Two-bedroom apartment floor plan: size, layout & how to measure it

55–95 m²
typical internal floor area
2 bedrooms
layout

The workhorse of rental and family housing worldwide at roughly 55–95 m². Two bedrooms plus a living zone means more internal walls — and skirting runs that are easy to under-count from a glance at the plan.

What the layout looks like

Common variants: both bedrooms off a short corridor, or a split layout with bedrooms on opposite sides of the living space. The corridor is the classic quoting trap — it belongs to the flooring area but is often skipped when people sum room-by-room from the marketing brochure.

Measuring it accurately

The reliable way to measure any 2-bedroom plan is off the drawing itself: calibrate against a printed dimension line, then trace each room along the inside face of the walls. Fold hallways into the room they flow from (usually the living area) rather than leaving them unclaimed — the polygons should tile the whole internal floor with nothing left over.

PlanTape does the tracing for you — AI detects every labelled room and the scale line in under two minutes, you fine-tune the corners, and the per-room areas and skirting perimeters export as a CSV.

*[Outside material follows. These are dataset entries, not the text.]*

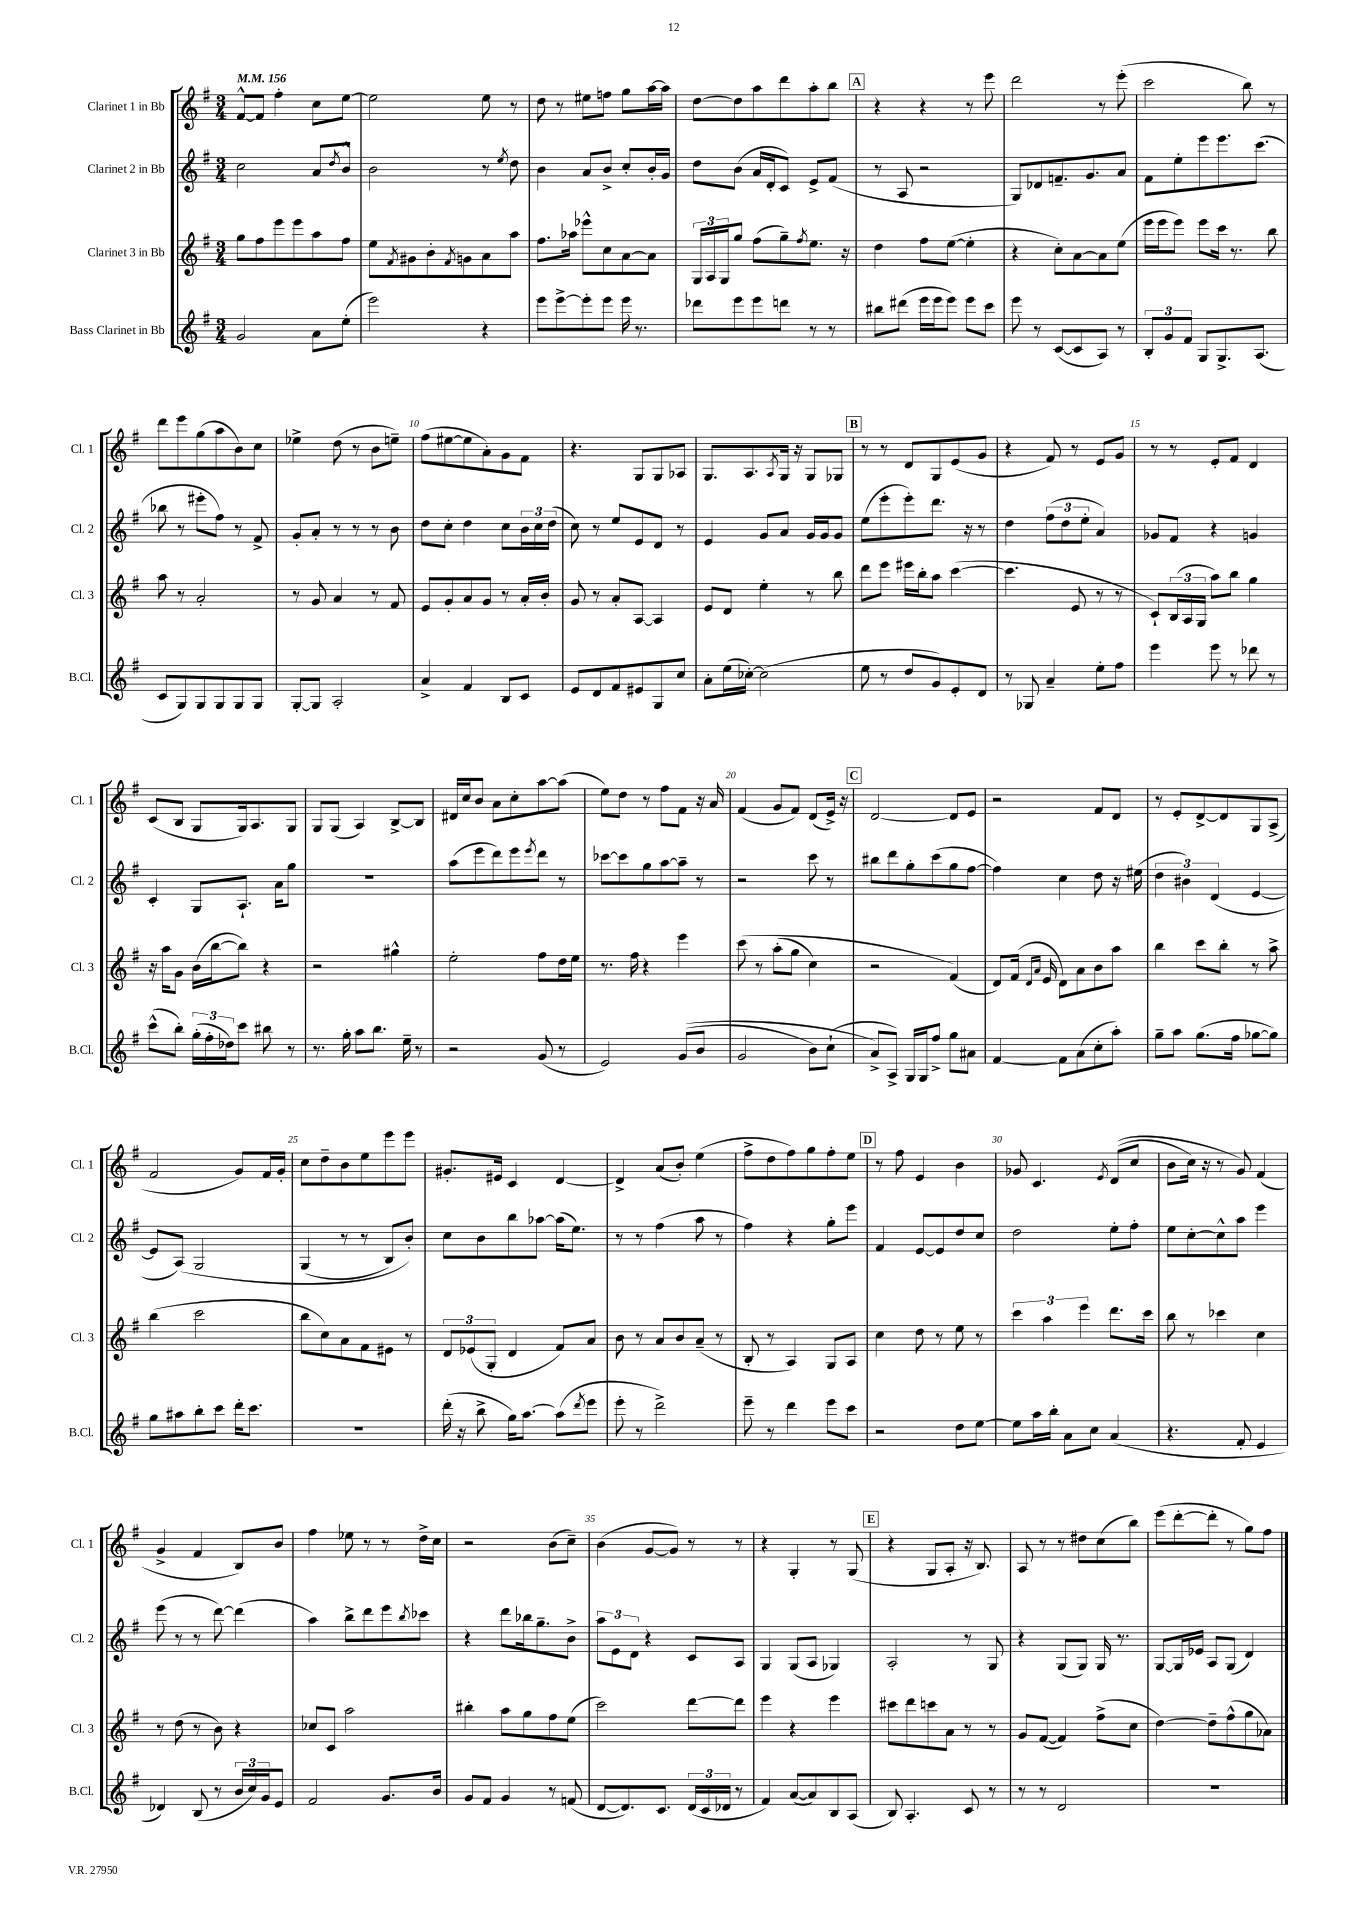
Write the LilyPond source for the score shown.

<<
\new StaffGroup <<
\new Staff = "s0" \with { instrumentName = "Clarinet 1 in Bb" shortInstrumentName = "Cl. 1" } {
    \clef treble \key g \major \numericTimeSignature \time 3/4 \tempo 4 = 156
    fis'8~-^ fis'8 fis''4-. c''8 e''8~ |
    e''2 e''8 r8 |
    d''8 r8 eis''8 f''8 g''8 a''16~ a''16 |
    d''8~ d''8 a''8 d'''8 a''8-. b''8 |
    \mark \markup { \box "A" } r4 r4 r8 e'''8 |
    d'''2 r8 e'''8-.( |
    c'''2 b''8) r8 |
    d'''8 e'''8 g''8( a''8 b'8) c''8 |
    ees''4-> d''8( r8 b'8 e''8--) |
    fis''8( eis''8~ eis''8 a'8-.) g'8 fis'8 |
    r4. g8 g8 aes8 |
    g8. a8. \acciaccatura { a8 } g16 r16 g8 ges8 |
    \mark \markup { \box "B" } r8 r8 d'8 g8 e'8( g'8 |
    r4 fis'8) r8 e'8 g'8 |
    r8 r8 e'8-. fis'8 d'4 |
    c'8( b8 g8 g16) a8. g8 |
    g8 g8( a4) b8~-> b8 |
    dis'16 c''16 b'8 a'8 c''8-. a''8~ a''8( |
    e''8) d''8 r8 fis''8 fis'8 r16 a'16 |
    fis'4( g'8 fis'8) d'8( e'16->) r16 |
    \mark \markup { \box "C" } d'2~ d'8 e'8 |
    r2 fis'8 d'8 |
    r8 e'8-. d'8~-> d'8 g8 a8->( |
    fis'2 g'8) fis'16 g'16-. |
    c''8 d''8-- b'8 e''8 e'''8 e'''8 |
    gis'8.-. eis'16 c'4 d'4~ |
    d'4-> a'8( b'8-.) e''4( |
    fis''8-> d''8 fis''8) g''8 fis''8-. e''8 |
    \mark \markup { \box "D" } r8 fis''8 e'4 b'4 |
    ges'8 c'4. \acciaccatura { e'8 } d'8(\( c''8 |
    b'8 c''16) r16 r8 g'8\) fis'4( |
    g'4-> fis'4 b8) b'8 |
    fis''4 ees''8 r8 r8 d''16-> c''16 |
    r2 b'8( c''8--) |
    b'4( g'8~ g'8) r8 r8 |
    r4 g4-. r8 g8( |
    \mark \markup { \box "E" } r4 g8 a8-. r16 b8.) |
    a8 r8 r8 dis''8 c''8( b''8) |
    e'''8( d'''8~-. d'''8-. r8 g''8) fis''8 \bar "|." |
}
\new Staff = "s1" \with { instrumentName = "Clarinet 2 in Bb" shortInstrumentName = "Cl. 2" } {
    \clef treble \key g \major \numericTimeSignature \time 3/4
    c''2 a'8 \acciaccatura { d''8 } b'8-^ |
    b'2 r8 \acciaccatura { e''8 } d''8 |
    b'4 a'8 b'8-> c''8-. b'16-. g'16 |
    d''8 b'8( a'16 d'16-. c'8) e'8-> fis'8( |
    \mark \markup { \box "A" } r8 a8 r2 |
    g8) des'8 f'8.-- g'8. a'8 |
    fis'8 e''8-. e'''8 e'''8. c'''8.( |
    bes''8 r8 eis'''8-. fis''8) r8 fis'8-> |
    g'8-. a'8-. r8 r8 r8 b'8 |
    d''8 c''8-. d''4 c''8 \tuplet 3/2 { b'16 c''16 d''16( } |
    c''8) r8 e''8 e'8 d'8 r8 |
    e'4 g'8 a'8 g'16 g'16 g'8 |
    \mark \markup { \box "B" } e''8( e'''8-. e'''8-.) d'''8. r16 r8 |
    d''4 \tuplet 3/2 { fis''8( d''8 e''8-. } a'4) |
    ges'8 fis'8 r4 g'4 |
    c'4-. g8 a8.-! a'16 g''8 |
    R2. |
    a''8( e'''8 d'''8) e'''8 \acciaccatura { e'''8 } d'''8 r8 |
    ces'''8~ ces'''8 g''8 a''8~ a''8-- r8 |
    r2 c'''8 r8 |
    \mark \markup { \box "C" } bis''8 d'''8 g''8-. c'''8( g''8 fis''8~ |
    fis''4) c''4 d''8 r16 eis''16( |
    \tuplet 3/2 { d''4 bis'4) d'4( } e'4~ |
    e'8 a8)\( g2 |
    g4( r8 r8 b8) b'8-.\) |
    c''8 b'8 b''8 aes''8~ aes''16( e''8.) |
    r8 r8 fis''4( a''8 r8 |
    fis''4) r4 g''8-. e'''8 |
    \mark \markup { \box "D" } fis'4 e'8~ e'8 d''8 c''8 |
    d''2 e''8-. fis''8-. |
    e''8 c''8~-. c''8-^ a''8 e'''4 |
    e'''8( r8 r8 d'''8~) d'''4( |
    a''4) b''8-> d'''8 e'''8 \acciaccatura { b''8 } ces'''8 |
    r4 d'''8 bes''16 g''8.-- b'8-> |
    \tuplet 3/2 { a''8 e'8 d'8 } r4 c'8 a8 |
    g4 g8( a8 ges4) |
    \mark \markup { \box "E" } a2-. r8 g8 |
    r4 g8( g8) g16 r8. |
    g8~ g16 ees'16 a8 g8( d'4) \bar "|." |
}
\new Staff = "s2" \with { instrumentName = "Clarinet 3 in Bb" shortInstrumentName = "Cl. 3" } {
    \clef treble \key g \major \numericTimeSignature \time 3/4
    g''8 fis''8 e'''8 e'''8 a''8 fis''8 |
    e''8 \acciaccatura { fis'8 } gis'8 b'8-. \acciaccatura { fis'8 } g'8 a'8 a''8 |
    fis''8. aes''16 ees'''8-^ c''8 a'8~ a'8 |
    \tuplet 3/2 { g16 a16 g16 } g''8 fis''8( g''8--) \acciaccatura { fis''8 } e''8. r16 |
    \mark \markup { \box "A" } d''4 fis''8 e''8~( e''4-. |
    r4 c''8-.) a'8~ a'8 e''8( |
    e'''16 e'''16 e'''8) e'''8 c'''16 r8. b''8 |
    a''8 r8 a'2-. |
    r8 g'8 a'4 r8 fis'8 |
    e'8 g'8-. a'8 g'8 r8 a'16-. b'16-. |
    g'8 r8 a'8-. a8~ a4 |
    e'8 d'8 e''4-. r8 b''8 |
    \mark \markup { \box "B" } d'''8 e'''8 eis'''16 b''16-. a''8 c'''4~( |
    c'''4. e'8 r8 r8 |
    c'8-!) \tuplet 3/2 { b16( a16 g16 } a''8) b''8 g''4 |
    r16 a''16 g'8 b'16( b''16~ b''8) r4 |
    r2 gis''4-^ |
    e''2-. fis''8 d''16 e''16 |
    r8. fis''16 r4 e'''4 |
    c'''8\( r8 a''8-.( g''8 c''4) |
    \mark \markup { \box "C" } r2 fis'4(\) |
    d'8) fis'16( \grace { d'16 a'16 } e'16 d'8) a'8 b'8 a''8 |
    b''4 c'''8 b''8-. r8 a''8-> |
    b''4( c'''2 |
    b''8 c''8) a'8 fis'8 eis'8 r8 |
    \tuplet 3/2 { d'8 ees'8( g8-. } d'4 fis'8) a'8 |
    b'8 r8 a'8 b'8 a'8--( r8 |
    b8-. r8 a4) g8 a8 |
    \mark \markup { \box "D" } c''4 d''8 r8 e''8 r8 |
    \tuplet 3/2 { c'''4 a''4 e'''4 } d'''8. c'''16 |
    b''8 r8 ces'''4 c''4 |
    r8 d''8( r8 b'8) r4 |
    ces''8 c'8 a''2 |
    bis''4-. a''8 g''8 fis''8 e''8( |
    c'''2) d'''8~ d'''8 |
    e'''4 r4 e'''4 |
    \mark \markup { \box "E" } cis'''8 d'''8 c'''8 a'8 r8 r8 |
    g'8 fis'8~( fis'4) fis''8->( c''8 |
    d''4~) d''8-- fis''8-^( g''8 aes'8) \bar "|." |
}
\new Staff = "s3" \with { instrumentName = "Bass Clarinet in Bb" shortInstrumentName = "B.Cl." } {
    \clef treble \key g \major \numericTimeSignature \time 3/4
    g'2 a'8 e''8-.( |
    e'''2) r4 |
    e'''8 e'''8~-> e'''8-. e'''8 e'''16 r8. |
    des'''8 e'''8 e'''8 d'''8 r8 r8 |
    \mark \markup { \box "A" } bis''8 dis'''8( e'''16 e'''16 e'''8) e'''8 c'''8 |
    e'''8 r8 c'8~( c'8 a8) r8 |
    \tuplet 3/2 { b8-. g'8 fis'8 } g8 g8.-> a8.( |
    c'8 g8) g8 g8 g8 g8 |
    g8~-. g8 a2-. |
    a'4-> fis'4 b8 c'8 |
    e'8 d'8 fis'8 eis'8 g8 c''8 |
    a'8-. e''16( ces''16~-.) ces''2( |
    \mark \markup { \box "B" } e''8 r8 d''8 g'8) e'8-. d'8 |
    r8 ges8 a'4-- e''8-. fis''8 |
    e'''4 e'''8 r8 des'''8 r8 |
    c'''8-^( b''8-.) \tuplet 3/2 { g''16-.( fis''16-. des''16) } c'''8 bis''8 r8 |
    r8. g''16-. a''8 b''8. e''16-- r8 |
    r2 g'8( r8 |
    e'2) g'8(\( b'8 |
    g'2 b'8) c''8-!( |
    \mark \markup { \box "C" } a'8->\) a8->) g16 g16 fis''8-> g''8 ais'8 |
    fis'4~ fis'8 a'8( c''8-. a''8-.) |
    g''8-- a''8 g''8.( fis''16 ges''8~ ges''8) |
    g''8 ais''8 b''8-. c'''8 d'''16-. c'''8. |
    R2. |
    d'''16-.( r16 b''8-> g''16) a''8.~ a''8( \acciaccatura { d'''8 } e'''8 |
    e'''8-. r8 d'''2->) |
    e'''8-- r8 d'''4 e'''8 c'''8 |
    \mark \markup { \box "D" } r2 d''8 e''8~ |
    e''8 a''16 b''16-. a'8 c''8 a'4( |
    r4. fis'8-. e'4 |
    des'4) b8( r8 \tuplet 3/2 { b'16 c''16) g'16 } e'8 |
    fis'2 g'8. b'16 |
    g'8 fis'8 g'4 r8 f'8( |
    d'8~ d'8.) c'8. \tuplet 3/2 { d'16( c'16 des'16 } r8 |
    fis'4) a'8~( a'8) b8 a8( |
    \mark \markup { \box "E" } b8) a4.-. c'8 r8 |
    r8 r8 d'2 |
    R2. \bar "|." |
}
>>
>>
\layout { \context { \Score \override BarNumber.break-visibility = ##(#f #t #t) barNumberVisibility = #(every-nth-bar-number-visible 5) } }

Measure your 2-bedroom plan now
Free to try — upload the PDF and watch the rooms appear.
Try PlanTape free

Common questions

How big is a two-bedroom apartment?

Typically 55–95 m² of internal floor area, with 2 bedrooms. Exact size varies by launch year and block type — the floor plan for your specific unit is the only reliable source.

How do I measure a two-bedroom apartment floor plan for a flooring quote?

Upload the floor plan PDF to PlanTape: AI traces each room along the inside face of the walls and calibrates scale from a printed dimension. Fold hallways into the room they flow from (usually the living area) rather than leaving them unclaimed — the polygons should tile the whole internal floor with nothing left over. Then export per-room areas and perimeters as CSV.

What should I watch out for on 2-bedroom plans?

Common variants: both bedrooms off a short corridor, or a split layout with bedrooms on opposite sides of the living space. The corridor is the classic quoting trap — it belongs to the flooring area but is often skipped when people sum room-by-room from the marketing brochure.